## RECORDS TO USE

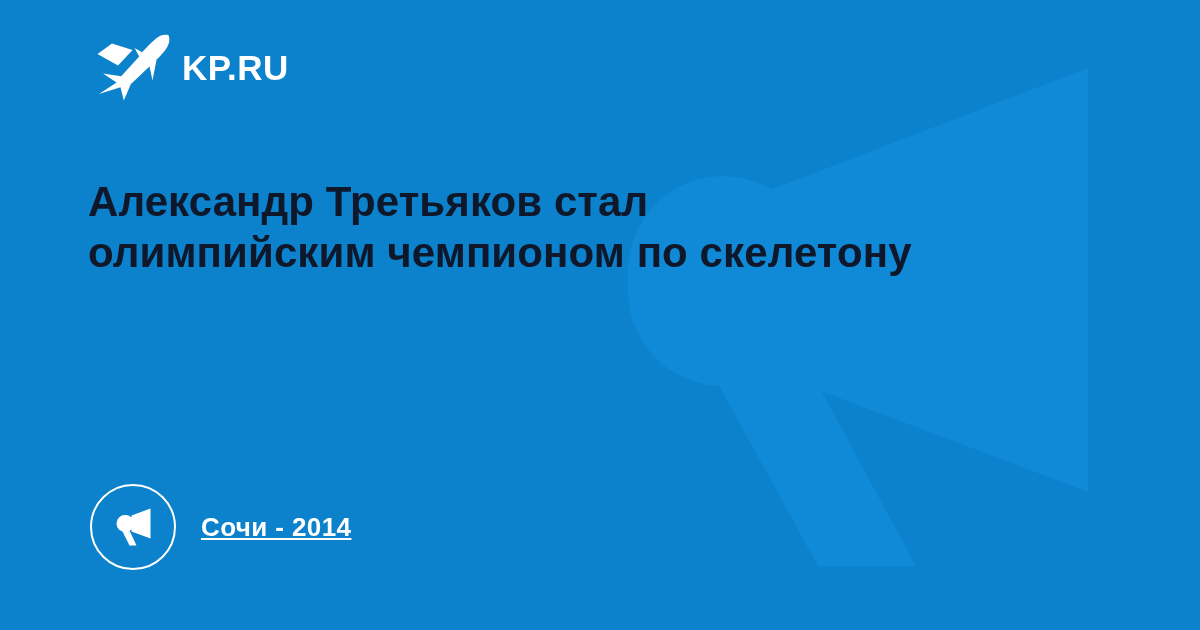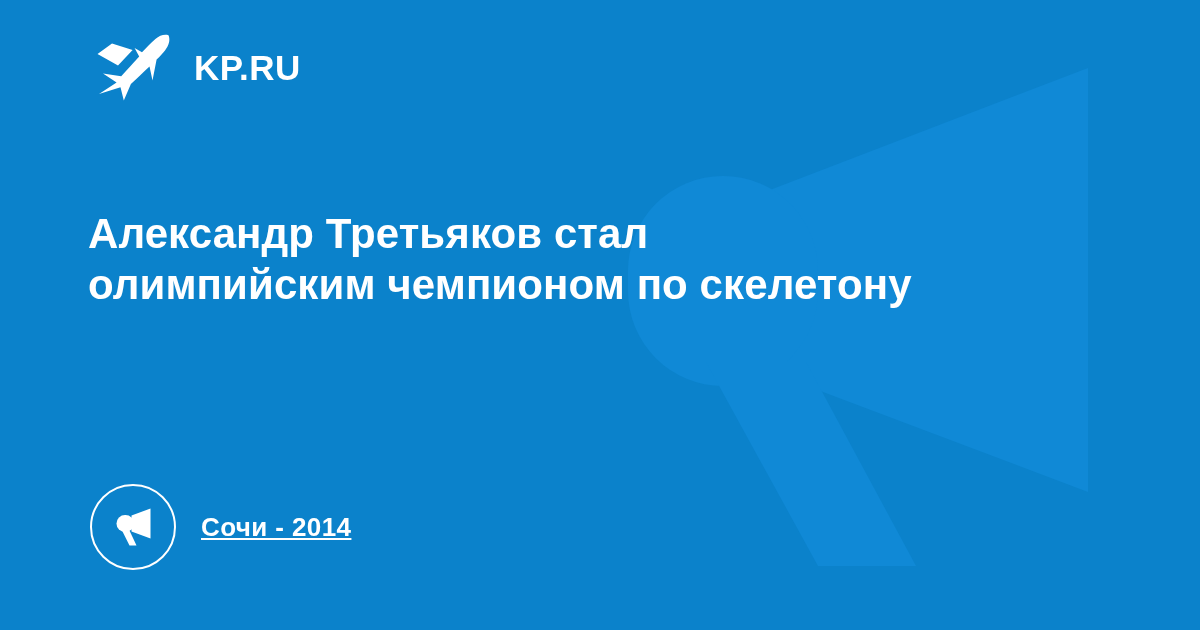--- a/index.html
+++ b/index.html
@@ -30,21 +30,21 @@
     pointer-events: none;
   }
 
   
   .brand {
     position: absolute;
     left: 96px;
     top: 36px;
     display: flex;
     align-items: center;
-    gap: 22px;
+    gap: 10px;
     height: 62px;
   }
   .brand-bird {
     width: 76px;
     height: 70px;
     display: block;
     flex: none;
   }
   .brand-name {
     color: #ffffff;
@@ -52,24 +52,24 @@
     font-weight: 700;
     letter-spacing: 0.5px;
     line-height: 1;
     white-space: nowrap;
   }
 
   
   .headline {
     position: absolute;
     left: 88px;
-    top: 208px;
+    top: 176px;
     width: 840px;
     margin: 0;
-    color: #ffffff;
+    color: #0f172a;
     font-size: 42px;
     font-weight: 700;
     line-height: 51px;
     letter-spacing: 0.1px;
   }
 
   
   .badge {
     position: absolute;
     left: 90px;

## EXERCISE BRIEF
In the material above, find every line that has the string "color" and pull those lines out.

## SOLUTION TO THIS TASK
     color: #ffffff;
-    color: #ffffff;
+    color: #0f172a;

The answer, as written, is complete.